ところが「史料をよく眺めてゆくと、待てよ……といった記述にぶつかる」、武田軍が浜松城の近くを通過しようとするのを見物にいった家康側の兵が武田方に石を投げるなどした、武田側も投げ返すなどしているうちに、本格的な戦いになった、家康はそんな部下たちをいさめよう、引き上げさせようとやむを得ず出陣した、そこから本格的な戦いに発展した、家康は戦いに巻き込まれた、そんなことが書かれている史料がいくつかあるとのこと。
つまり決断して出撃したわけではなく、だから戦いの準備も十分でなかった、加えて兵の数でももともと武田に劣るのだから家康軍が戦いに勝つ見込みはほとんどなかった、というわけです。

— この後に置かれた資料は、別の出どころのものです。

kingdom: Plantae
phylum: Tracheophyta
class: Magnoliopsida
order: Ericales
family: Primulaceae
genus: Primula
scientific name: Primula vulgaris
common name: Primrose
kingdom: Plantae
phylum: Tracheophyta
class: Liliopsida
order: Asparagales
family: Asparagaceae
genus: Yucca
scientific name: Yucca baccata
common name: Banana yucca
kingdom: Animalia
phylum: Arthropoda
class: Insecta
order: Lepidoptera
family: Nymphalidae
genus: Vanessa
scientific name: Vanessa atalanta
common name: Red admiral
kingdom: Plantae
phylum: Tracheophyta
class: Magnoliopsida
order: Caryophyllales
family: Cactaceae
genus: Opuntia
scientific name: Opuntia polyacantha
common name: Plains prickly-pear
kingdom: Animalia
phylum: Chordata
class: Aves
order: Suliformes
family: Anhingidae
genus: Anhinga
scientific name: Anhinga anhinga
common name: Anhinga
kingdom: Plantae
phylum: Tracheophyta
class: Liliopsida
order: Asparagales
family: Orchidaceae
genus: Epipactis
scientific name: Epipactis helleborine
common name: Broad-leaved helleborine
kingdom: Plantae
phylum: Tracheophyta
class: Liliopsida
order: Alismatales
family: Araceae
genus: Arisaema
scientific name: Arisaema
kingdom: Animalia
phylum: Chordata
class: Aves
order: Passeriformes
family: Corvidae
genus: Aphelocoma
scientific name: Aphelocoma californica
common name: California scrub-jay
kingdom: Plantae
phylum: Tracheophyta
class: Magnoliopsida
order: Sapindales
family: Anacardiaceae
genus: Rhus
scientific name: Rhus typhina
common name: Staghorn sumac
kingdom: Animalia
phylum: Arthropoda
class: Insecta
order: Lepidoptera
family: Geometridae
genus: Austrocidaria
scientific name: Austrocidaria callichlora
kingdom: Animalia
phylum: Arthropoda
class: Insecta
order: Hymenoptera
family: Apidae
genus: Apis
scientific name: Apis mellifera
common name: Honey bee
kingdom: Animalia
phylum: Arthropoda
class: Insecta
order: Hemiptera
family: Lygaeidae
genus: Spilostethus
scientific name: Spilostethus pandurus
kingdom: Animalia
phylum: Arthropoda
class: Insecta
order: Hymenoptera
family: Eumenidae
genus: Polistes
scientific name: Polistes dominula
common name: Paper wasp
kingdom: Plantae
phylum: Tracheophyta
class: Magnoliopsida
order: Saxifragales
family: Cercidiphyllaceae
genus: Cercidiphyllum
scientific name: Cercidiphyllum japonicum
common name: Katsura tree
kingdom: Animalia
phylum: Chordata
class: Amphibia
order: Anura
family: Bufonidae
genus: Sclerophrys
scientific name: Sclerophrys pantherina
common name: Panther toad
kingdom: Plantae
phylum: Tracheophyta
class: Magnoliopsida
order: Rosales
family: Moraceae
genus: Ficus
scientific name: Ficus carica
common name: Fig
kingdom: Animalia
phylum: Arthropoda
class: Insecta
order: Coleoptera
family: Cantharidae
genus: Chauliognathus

もちろん、この鈴木さんが引いている史料についても吟味しなくてはならないわけですが、江戸時代になると、家康は幕府を作った創業者ですから、家康は負けたにしても偉かった、すごかったと、家康を称えなければならなかった、と。歴史史料に向き合う時参考になる例ですね。
あとは「関ケ原の戦い」、こちらは笠谷さんの研究がこれまでほぼ定説とされてきたのですが、近年、新たな研究が出てきて、結構盛り上がっています。こちらも大河ドラマの展開にあわせて、ぜひ。まだだいぶ先ですかね。